2. Influence on Sintering Performance
The enormous specific surface area of nanoscale powders results in a sharp increase in surface energy as a driving force for powder sintering, leading to increased diffusion rates and reduced diffusion paths. During the sintering process involving chemical reactions, the increased contact area between particles enhances the likelihood of reactions and accelerates reaction rates. This all contributes to a lower activation energy for sintering, faster overall sintering speed, reduced sintering temperatures, and shorter sintering times. However, the entire sintering process, including grain growth during recrystallization, is also accelerated. The decrease in sintering temperature and the reduction in sintering time, however, slow down the recrystallization process. It is necessary to re-examine and study the effects of these synergistic and inhibitory factors to establish a kinetics suitable for nanoscale particle sintering.

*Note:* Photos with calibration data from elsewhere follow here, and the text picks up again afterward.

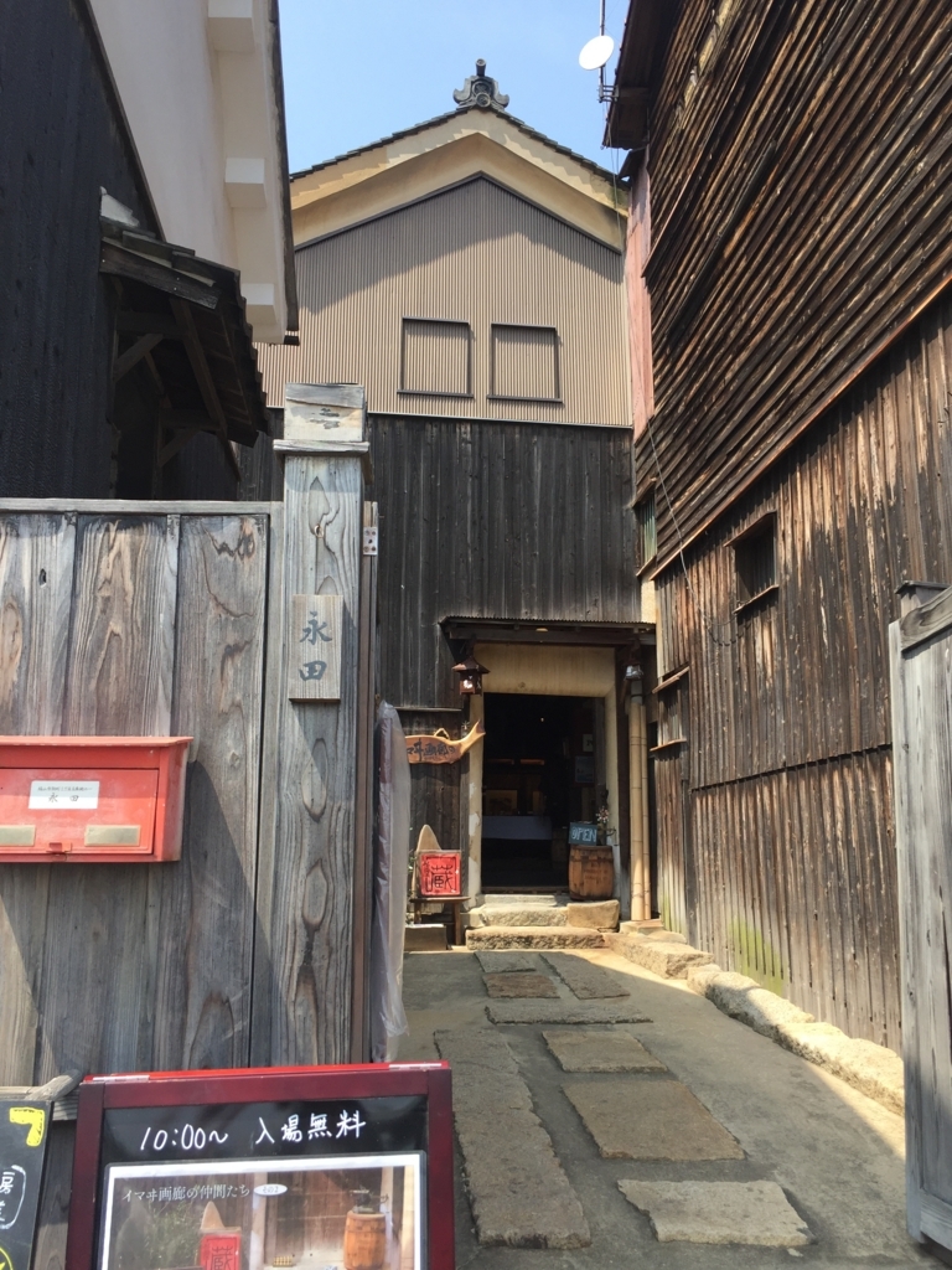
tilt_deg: +12.7
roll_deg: -0.5
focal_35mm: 29
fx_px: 1063
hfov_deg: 48.2
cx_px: 476
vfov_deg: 61.7
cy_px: 635
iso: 32
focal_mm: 4.15
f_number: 2.2
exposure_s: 1/694
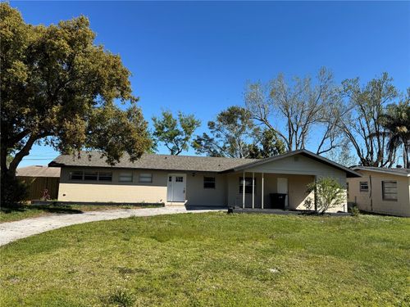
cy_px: 154
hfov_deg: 71.6
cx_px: 205
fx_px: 284
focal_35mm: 24
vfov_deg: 56.8
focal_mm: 6.76
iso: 80
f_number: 1.78
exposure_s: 1/4049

Nanoparticles have significantly lower melting points, sintering temperatures, and crystallization temperatures compared to conventional powders. The small size of nanoparticle volumes results in high surface free energy and a higher atomic surface area. These surface atoms have incomplete coordination, high activity, and are much smaller in volume than bulk materials, leading to a minimal increase in internal energy required for melting and a sharp decrease in melting points. During the sintering process, high interfaces can act as a driving force for atomic movement, benefiting the shrinkage of interface voids and the proliferation of vacancy clusters. Therefore, low-temperature sintering can achieve densification, i.e., lower sintering temperatures.